The talks, whenever they commence, are doomed to fail if Syrian Kurds are not represented, Saleh Muslim, co-chair of the Kurdish Democratic Union Party (PYD), said on Friday.
"If there are some parties that are effective in this Syria issue who are not at the table, it will be the same as what happened in Geneva 2," Muslim said, referring to failed negotiations in 2014.
"The negotiations and political solution will fail so we are keen to have everyone at the table."
Ankara has labeled the PYD a terrorist organization and an arm of the Kurdistan Workers’ Party (PKK), which has long fought for autonomy for Turkey's ethnic Kurds.
Kurdish politician Adem Uzun told Sputnik Radio's "Loud & Clear" that Turkey objects to Kurdish participation in peace talks because Ankara seeks to prevent the Kurds from gaining political legitimacy in Syria.
Uzun, an Executive Council member of the Kurdistan National Congress (KNK), a Europe-based coalition formed by exiled Kurdish politicians, lawyers and activists, called Turkey's objection an "act of revenge" against the Kurds, who have been among the most successful groups fighting Daesh on the ground in Syria.
Washington, Uzun said, must call for Ankara to end its "anti-Kurdish" policy in Turkey and Syria and insist that the Turks take on a bigger role in the fight against Daesh.
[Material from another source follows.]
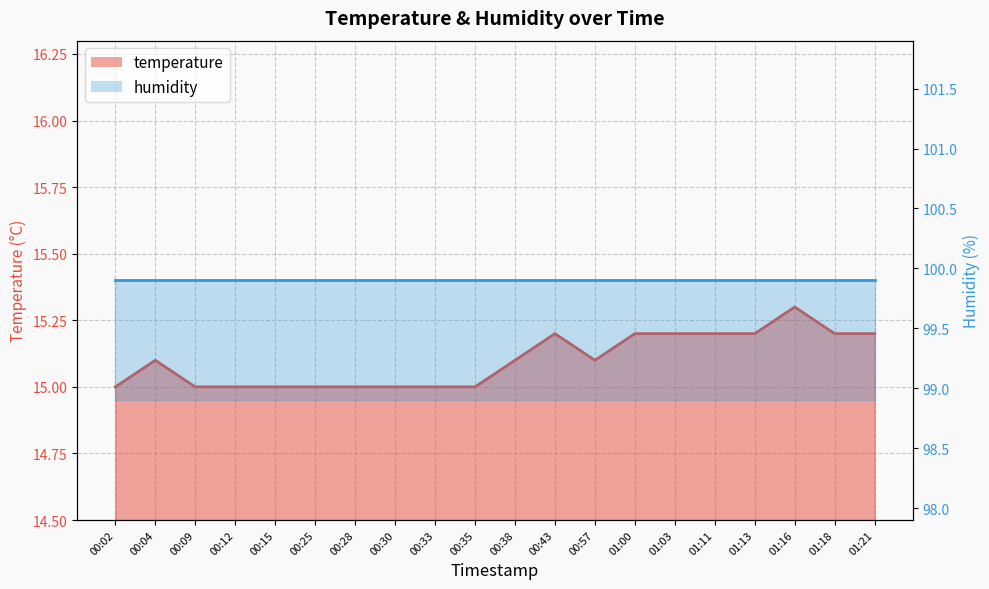

What is the difference between the maximum and second lowest values?

0.3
Russia, meanwhile, wants the opposition negotiating team expanded to include other figures that could be deemed closer to Moscow’s policies as well as the main Syrian Kurdish party, the PYD, and the affiliated YPG militia.
The YPG has established close ties with the United States and is an important partner in the fight it is leading against Daesh militants in Syria.
The Saudi-backed opposition council has said it will boycott the Geneva negotiations if Russia insists on such a shake-up.